+++ DATA +++
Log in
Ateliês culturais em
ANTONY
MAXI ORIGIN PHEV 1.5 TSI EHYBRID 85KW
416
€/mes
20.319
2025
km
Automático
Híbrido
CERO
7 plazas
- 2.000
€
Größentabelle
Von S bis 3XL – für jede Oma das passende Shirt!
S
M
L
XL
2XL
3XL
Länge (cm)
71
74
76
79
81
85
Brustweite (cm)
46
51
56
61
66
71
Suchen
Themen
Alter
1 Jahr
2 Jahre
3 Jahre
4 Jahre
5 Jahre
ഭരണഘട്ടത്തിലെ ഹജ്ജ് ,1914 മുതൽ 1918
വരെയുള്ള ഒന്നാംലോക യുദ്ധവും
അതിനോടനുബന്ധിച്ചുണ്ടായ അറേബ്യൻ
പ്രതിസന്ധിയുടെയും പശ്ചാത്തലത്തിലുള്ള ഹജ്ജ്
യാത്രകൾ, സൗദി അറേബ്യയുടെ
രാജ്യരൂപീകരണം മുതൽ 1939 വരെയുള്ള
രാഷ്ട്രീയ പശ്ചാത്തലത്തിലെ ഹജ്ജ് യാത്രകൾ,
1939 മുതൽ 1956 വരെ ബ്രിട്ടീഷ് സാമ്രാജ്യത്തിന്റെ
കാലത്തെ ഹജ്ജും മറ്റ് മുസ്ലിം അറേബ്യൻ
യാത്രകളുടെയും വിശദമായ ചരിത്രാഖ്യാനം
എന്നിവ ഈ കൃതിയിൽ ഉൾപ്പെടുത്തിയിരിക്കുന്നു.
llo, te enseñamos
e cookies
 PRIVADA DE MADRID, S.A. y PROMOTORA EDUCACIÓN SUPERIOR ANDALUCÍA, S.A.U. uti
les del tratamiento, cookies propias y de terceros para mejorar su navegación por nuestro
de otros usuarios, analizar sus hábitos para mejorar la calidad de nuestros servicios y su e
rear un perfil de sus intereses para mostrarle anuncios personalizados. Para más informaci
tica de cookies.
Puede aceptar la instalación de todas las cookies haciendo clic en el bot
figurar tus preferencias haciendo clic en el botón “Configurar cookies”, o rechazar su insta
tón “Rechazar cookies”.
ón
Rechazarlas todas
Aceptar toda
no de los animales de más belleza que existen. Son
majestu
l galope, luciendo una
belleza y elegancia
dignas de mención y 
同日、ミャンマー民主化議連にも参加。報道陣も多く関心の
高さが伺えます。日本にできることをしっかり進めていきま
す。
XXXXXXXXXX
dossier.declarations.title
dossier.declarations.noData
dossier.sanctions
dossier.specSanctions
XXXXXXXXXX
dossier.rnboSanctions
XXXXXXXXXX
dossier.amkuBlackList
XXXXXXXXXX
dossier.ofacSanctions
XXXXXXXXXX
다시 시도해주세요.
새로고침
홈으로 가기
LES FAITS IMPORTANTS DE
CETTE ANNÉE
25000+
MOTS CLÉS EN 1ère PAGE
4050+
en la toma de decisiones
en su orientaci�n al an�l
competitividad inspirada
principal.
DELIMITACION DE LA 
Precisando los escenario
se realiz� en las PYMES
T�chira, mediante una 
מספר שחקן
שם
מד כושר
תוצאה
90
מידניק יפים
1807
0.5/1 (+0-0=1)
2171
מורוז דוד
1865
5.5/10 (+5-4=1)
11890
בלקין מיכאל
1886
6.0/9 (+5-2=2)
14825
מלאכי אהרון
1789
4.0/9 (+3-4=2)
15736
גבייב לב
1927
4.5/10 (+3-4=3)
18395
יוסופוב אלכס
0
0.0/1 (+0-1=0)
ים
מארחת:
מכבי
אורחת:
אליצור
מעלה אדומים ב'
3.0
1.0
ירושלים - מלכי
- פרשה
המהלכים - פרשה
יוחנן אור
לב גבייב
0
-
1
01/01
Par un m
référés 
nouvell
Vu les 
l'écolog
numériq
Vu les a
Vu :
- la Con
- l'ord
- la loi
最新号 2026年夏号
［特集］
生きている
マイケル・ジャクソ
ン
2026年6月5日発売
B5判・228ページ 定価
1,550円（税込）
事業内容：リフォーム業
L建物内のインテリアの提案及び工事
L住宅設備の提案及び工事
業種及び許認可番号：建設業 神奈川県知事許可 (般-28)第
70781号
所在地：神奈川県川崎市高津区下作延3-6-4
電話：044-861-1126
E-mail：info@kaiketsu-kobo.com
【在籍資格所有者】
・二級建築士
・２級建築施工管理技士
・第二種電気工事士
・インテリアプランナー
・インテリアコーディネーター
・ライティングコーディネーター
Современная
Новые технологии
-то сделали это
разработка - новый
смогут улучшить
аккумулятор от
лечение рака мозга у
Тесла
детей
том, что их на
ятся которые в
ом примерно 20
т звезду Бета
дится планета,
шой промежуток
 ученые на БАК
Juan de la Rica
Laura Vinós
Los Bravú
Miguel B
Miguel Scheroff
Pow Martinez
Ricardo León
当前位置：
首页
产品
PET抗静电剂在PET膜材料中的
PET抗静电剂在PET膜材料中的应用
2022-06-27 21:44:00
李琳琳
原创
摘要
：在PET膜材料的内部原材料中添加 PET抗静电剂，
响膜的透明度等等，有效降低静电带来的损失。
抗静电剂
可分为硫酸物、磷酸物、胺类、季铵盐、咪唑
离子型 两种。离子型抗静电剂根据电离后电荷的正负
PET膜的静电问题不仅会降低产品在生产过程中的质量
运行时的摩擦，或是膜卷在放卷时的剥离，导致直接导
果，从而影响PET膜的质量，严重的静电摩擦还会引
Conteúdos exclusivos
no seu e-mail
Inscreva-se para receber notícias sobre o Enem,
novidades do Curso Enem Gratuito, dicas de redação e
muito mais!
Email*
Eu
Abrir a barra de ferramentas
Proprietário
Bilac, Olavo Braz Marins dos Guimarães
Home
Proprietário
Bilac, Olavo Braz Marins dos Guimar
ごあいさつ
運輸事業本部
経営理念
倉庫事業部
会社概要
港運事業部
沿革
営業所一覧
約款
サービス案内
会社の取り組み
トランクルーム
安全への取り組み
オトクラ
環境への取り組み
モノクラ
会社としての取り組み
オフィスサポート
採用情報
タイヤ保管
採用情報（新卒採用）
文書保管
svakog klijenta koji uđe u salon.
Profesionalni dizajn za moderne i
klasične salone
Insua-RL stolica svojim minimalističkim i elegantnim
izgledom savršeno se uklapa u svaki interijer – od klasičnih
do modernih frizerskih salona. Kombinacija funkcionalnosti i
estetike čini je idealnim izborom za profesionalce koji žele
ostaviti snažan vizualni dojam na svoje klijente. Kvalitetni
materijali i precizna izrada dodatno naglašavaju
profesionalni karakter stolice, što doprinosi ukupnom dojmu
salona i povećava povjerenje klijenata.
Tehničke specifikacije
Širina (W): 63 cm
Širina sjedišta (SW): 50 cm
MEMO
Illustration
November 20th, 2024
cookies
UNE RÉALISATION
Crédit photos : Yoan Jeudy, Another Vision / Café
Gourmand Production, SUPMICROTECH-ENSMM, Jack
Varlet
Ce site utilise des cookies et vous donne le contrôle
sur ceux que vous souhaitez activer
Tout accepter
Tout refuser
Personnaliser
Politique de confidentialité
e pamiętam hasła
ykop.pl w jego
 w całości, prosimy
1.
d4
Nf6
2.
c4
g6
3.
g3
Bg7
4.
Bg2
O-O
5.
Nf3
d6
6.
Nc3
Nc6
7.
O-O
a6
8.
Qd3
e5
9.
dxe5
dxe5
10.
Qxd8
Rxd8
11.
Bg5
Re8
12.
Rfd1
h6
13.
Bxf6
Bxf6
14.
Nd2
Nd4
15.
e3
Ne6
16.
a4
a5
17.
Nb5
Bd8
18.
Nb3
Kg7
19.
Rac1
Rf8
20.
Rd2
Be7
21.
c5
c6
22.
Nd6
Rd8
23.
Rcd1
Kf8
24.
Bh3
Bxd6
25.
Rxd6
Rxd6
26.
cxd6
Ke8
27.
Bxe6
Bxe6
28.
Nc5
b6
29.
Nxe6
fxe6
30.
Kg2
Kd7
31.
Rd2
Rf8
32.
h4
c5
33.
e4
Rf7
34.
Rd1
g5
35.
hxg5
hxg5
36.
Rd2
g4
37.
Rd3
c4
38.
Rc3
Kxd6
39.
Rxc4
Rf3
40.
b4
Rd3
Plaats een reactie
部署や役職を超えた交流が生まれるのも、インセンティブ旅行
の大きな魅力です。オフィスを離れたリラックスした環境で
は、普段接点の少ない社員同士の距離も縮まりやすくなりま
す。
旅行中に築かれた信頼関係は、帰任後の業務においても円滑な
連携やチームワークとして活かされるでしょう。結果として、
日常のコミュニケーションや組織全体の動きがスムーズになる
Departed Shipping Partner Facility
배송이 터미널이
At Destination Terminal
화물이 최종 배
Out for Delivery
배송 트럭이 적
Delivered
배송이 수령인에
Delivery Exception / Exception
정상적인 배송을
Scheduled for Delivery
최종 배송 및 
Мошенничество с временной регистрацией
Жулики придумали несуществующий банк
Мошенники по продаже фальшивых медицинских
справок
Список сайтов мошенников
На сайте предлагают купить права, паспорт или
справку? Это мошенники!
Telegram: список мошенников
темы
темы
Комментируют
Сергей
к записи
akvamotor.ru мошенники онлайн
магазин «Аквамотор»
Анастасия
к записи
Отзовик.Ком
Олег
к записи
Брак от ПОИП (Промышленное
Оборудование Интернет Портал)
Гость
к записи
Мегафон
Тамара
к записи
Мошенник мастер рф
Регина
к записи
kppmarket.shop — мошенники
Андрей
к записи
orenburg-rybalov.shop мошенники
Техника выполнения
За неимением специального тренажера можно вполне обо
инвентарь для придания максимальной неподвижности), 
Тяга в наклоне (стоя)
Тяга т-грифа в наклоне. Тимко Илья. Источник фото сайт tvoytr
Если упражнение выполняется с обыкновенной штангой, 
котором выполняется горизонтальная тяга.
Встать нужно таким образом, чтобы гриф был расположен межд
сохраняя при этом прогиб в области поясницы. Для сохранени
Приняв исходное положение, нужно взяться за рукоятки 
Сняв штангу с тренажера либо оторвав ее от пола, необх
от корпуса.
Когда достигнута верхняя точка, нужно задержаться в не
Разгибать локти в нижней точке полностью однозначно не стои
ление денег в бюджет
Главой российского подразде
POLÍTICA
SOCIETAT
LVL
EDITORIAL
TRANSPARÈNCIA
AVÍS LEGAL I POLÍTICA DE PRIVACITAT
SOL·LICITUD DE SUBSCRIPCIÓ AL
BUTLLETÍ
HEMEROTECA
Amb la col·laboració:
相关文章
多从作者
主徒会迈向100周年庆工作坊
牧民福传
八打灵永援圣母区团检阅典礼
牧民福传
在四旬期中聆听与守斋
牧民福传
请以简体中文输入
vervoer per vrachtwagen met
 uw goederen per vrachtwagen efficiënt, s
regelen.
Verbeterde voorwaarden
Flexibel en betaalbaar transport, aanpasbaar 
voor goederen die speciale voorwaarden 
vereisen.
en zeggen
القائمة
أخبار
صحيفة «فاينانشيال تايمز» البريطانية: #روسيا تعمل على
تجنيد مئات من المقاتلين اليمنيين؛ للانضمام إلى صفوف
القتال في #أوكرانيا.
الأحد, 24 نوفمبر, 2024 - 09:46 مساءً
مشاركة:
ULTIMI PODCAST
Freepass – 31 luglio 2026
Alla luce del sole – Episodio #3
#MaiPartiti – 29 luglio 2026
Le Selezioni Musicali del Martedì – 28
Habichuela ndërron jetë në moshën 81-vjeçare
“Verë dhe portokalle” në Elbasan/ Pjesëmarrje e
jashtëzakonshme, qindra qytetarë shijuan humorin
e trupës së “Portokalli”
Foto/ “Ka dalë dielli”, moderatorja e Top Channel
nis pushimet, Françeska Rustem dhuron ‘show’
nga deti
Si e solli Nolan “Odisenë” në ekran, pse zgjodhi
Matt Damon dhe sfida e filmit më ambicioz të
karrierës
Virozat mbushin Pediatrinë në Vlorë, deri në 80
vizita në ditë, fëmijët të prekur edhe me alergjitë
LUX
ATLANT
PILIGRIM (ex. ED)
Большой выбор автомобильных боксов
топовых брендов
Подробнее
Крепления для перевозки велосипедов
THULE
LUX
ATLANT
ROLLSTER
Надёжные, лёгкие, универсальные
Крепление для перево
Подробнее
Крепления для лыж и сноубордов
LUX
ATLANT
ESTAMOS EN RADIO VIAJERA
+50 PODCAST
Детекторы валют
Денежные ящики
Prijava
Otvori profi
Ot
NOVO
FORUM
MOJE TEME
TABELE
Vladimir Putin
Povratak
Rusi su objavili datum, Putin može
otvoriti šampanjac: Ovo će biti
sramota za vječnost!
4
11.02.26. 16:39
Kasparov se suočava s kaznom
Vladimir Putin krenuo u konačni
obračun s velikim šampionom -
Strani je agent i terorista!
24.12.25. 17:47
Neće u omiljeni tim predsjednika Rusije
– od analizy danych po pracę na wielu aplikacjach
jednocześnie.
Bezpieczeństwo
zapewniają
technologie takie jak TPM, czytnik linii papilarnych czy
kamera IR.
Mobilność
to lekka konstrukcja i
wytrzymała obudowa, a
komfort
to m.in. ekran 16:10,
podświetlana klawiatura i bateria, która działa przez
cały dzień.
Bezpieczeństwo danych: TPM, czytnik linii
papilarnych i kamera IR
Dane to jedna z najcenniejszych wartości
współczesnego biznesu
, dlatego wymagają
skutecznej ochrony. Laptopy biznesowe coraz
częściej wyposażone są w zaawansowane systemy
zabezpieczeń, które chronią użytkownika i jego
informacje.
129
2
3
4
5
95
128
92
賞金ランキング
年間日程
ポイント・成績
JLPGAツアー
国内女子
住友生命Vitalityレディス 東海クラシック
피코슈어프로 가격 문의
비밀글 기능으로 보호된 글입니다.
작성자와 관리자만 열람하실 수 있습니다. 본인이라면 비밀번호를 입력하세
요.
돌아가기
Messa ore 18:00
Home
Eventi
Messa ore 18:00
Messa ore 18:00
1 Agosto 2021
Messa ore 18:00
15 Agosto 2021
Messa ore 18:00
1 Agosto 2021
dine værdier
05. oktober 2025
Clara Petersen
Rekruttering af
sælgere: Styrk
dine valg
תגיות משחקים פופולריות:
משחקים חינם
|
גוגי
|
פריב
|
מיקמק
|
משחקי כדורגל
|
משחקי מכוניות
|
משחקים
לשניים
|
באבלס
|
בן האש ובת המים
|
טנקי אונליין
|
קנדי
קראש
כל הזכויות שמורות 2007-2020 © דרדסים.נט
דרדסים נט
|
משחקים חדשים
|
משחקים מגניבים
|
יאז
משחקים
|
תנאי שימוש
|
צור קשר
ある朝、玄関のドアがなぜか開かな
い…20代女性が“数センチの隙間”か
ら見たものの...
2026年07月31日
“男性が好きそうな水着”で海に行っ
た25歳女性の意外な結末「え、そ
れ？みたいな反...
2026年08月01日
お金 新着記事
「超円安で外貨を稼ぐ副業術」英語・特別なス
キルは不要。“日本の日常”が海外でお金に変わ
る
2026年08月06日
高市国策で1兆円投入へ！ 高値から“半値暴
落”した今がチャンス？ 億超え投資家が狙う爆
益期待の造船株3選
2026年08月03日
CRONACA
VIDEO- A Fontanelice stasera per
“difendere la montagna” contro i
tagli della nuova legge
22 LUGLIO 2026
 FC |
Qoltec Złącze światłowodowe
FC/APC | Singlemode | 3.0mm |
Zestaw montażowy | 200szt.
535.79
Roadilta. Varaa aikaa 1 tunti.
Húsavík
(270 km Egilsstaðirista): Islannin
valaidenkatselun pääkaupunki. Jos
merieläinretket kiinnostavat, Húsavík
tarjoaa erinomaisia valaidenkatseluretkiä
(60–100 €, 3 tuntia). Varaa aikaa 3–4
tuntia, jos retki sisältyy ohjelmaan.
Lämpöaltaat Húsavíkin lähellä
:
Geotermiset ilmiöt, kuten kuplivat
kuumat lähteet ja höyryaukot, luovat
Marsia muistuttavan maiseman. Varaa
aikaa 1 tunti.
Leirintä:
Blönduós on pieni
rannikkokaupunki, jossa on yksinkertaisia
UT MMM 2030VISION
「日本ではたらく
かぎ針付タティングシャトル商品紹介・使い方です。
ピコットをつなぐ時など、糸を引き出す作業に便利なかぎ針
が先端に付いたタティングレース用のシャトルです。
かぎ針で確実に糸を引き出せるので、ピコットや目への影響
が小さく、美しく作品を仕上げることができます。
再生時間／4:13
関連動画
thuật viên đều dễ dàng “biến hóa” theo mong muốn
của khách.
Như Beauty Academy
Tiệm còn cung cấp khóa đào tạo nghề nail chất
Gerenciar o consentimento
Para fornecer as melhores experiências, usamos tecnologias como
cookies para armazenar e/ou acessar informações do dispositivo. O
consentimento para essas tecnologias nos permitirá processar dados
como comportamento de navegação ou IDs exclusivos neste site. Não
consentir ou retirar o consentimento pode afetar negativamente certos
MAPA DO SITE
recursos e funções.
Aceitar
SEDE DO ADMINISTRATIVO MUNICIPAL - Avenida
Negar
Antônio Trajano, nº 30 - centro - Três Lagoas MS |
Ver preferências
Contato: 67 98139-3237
+++
PROBLEM DESCRIPTION - Within the data above, the lines from the one with "Bilac, Olavo Braz Marins dos Guimarães" to the one with "Profesionalni dizajn za moderne i" must be repeated exactly; no other line belongs in the answer.

REPLY TO THE TASK -
Bilac, Olavo Braz Marins dos Guimarães
Home
Proprietário
Bilac, Olavo Braz Marins dos Guimar
ごあいさつ
運輸事業本部
経営理念
倉庫事業部
会社概要
港運事業部
沿革
営業所一覧
約款
サービス案内
会社の取り組み
トランクルーム
安全への取り組み
オトクラ
環境への取り組み
モノクラ
会社としての取り組み
オフィスサポート
採用情報
タイヤ保管
採用情報（新卒採用）
文書保管
svakog klijenta koji uđe u salon.
Profesionalni dizajn za moderne i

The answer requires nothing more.